╭──

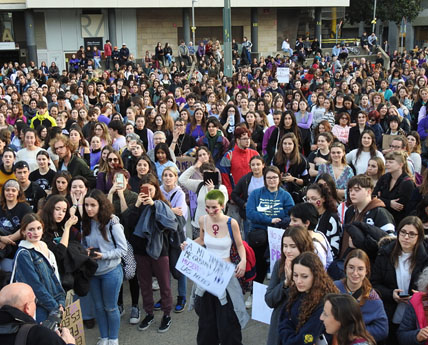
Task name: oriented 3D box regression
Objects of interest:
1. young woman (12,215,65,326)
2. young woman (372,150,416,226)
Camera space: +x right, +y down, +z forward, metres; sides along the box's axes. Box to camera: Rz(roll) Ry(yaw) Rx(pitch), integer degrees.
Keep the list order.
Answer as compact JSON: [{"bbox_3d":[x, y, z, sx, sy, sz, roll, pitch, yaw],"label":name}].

╰──

Problem to solve
Using the records above, give the count of lines with the word "pitch", and write nothing more.

Response box
2